Henning Scherf wollte frei von einer schriftlichen Erklärung reden. Der Kanzler „versteht die Lage“, in die Bremen gekommen sei, versicherte Scherf, „er sieht das genauso. Wir haben darüber offen geredet“. Aber der Finanzminister habe „sich nicht bewegen wollen“. So einfach kann ein Weltbild sein. Im Interview des Deutschlandfunks am 18.2. hatte Scherf erklärt: „Wir hätten Geld nur über einen neuen Sanierungsvertrag gekriegt“ und der werde Bremen „verweigert“. Mit einer neuen Klage müsse Bremen diesen Vertrag durchsetzen. Da hatte Scherf auch behauptet, der Senat sei nicht unvorbereitet in die entstandene Lage hinein geschliddert: „Wir haben natürlich diesen Plan B, aber niemandem davon gesagt.“

Davon war gestern im Parlament nichts zu merken. Scherf erging sich in Allgemeinheiten. Es sei ein „enttäuschendes Ergebnis“. Er habe sich dennoch schriftlich Schröder „mit großen Dank“ das „faire Entgegenkommen des Bundeskanzlers“ bestätigt, weil Bremen „weiter verhandlungsfähig bleiben“ müsse – auch mit „Mitgliedern der Bundesregierung, die danach kommt“.
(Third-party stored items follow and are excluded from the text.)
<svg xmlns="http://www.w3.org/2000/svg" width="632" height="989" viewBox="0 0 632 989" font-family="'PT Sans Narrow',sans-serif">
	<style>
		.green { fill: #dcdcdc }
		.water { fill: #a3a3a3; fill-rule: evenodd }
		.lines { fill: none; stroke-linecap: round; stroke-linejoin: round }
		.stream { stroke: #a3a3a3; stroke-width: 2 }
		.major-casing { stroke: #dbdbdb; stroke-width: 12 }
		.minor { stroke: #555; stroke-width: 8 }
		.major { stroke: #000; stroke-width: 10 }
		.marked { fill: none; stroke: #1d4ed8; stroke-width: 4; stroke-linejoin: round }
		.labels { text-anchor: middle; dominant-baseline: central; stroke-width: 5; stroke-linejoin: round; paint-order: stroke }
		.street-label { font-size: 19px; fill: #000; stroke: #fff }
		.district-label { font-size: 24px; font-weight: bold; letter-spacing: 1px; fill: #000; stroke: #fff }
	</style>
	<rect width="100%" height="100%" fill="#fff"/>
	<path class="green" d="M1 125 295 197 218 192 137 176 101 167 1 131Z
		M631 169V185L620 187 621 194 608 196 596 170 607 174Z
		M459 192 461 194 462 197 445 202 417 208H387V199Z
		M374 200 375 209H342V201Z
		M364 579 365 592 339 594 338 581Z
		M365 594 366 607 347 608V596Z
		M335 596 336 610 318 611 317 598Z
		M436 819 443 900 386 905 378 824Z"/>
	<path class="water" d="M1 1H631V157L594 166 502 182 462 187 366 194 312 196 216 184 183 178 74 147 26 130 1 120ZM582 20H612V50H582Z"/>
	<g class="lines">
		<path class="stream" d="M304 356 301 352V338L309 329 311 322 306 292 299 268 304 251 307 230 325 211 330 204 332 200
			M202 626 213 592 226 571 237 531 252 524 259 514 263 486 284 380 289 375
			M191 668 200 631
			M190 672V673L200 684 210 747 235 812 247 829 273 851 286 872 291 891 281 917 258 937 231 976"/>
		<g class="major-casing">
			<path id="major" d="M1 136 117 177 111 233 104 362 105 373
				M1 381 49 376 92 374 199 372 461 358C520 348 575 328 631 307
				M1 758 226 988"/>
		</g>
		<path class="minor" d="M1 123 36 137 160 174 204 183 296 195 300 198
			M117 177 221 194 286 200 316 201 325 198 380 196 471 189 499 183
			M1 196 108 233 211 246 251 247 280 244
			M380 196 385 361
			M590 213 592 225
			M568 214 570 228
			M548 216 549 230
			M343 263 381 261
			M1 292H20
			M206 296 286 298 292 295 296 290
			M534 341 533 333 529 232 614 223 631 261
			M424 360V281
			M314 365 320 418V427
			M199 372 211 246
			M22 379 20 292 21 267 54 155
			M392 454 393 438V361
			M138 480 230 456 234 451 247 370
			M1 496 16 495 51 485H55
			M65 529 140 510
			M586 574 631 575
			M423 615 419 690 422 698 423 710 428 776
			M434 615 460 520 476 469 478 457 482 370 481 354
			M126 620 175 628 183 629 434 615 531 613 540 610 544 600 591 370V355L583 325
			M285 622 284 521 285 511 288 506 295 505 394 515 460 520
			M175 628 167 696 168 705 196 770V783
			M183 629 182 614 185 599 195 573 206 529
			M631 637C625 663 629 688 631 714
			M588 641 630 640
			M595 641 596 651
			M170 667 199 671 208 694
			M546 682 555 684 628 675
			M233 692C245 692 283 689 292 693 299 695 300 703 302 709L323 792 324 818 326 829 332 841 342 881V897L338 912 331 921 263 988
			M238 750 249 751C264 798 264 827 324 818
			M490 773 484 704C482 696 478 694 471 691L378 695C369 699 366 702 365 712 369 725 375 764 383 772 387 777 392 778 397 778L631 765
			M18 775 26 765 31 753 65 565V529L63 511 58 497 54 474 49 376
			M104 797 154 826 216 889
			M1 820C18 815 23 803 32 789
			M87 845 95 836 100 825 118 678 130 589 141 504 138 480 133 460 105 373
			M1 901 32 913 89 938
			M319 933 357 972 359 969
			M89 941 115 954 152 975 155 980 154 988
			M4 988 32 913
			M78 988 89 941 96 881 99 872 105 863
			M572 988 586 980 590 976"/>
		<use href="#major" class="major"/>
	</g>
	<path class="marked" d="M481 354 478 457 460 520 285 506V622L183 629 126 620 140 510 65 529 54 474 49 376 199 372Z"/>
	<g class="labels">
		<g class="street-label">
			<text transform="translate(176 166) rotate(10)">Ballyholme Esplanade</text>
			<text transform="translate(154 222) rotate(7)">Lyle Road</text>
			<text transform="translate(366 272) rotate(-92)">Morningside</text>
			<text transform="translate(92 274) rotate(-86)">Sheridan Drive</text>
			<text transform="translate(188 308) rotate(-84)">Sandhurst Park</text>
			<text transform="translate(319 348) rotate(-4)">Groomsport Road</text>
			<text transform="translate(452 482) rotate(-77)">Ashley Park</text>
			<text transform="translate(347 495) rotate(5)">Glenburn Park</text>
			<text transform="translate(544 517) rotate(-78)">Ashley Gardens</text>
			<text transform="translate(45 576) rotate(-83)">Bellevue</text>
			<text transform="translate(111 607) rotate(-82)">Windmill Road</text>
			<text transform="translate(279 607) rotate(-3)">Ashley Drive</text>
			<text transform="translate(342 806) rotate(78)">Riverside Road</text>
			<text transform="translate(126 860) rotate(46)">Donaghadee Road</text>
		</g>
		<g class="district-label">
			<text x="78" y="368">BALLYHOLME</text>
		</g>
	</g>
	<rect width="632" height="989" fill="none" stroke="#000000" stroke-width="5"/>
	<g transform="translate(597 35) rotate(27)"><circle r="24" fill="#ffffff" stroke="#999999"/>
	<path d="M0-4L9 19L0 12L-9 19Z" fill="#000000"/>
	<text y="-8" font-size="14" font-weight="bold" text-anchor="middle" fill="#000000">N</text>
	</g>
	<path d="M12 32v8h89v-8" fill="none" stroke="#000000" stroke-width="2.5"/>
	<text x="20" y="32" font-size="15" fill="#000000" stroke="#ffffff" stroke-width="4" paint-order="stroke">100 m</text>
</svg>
Das Problem sei, dass der Länderfinanzausgleich bis 2019 gesetzlich geregelt ist und dennoch vor 2019 neue Verhandlungen zur Lösung des Stadtstaatenproblems nötig seien. Bremen habe ein „Einnahmeproblem“, wiederholte er, aber die Einnahmen könnten durch landespolitische Entscheidungen „gar nicht nachhaltig verbessert werden“. Wenn man in Verhandlungen nicht weiter komme, bliebe nur die Klage vor dem Bundesverfassungsgericht.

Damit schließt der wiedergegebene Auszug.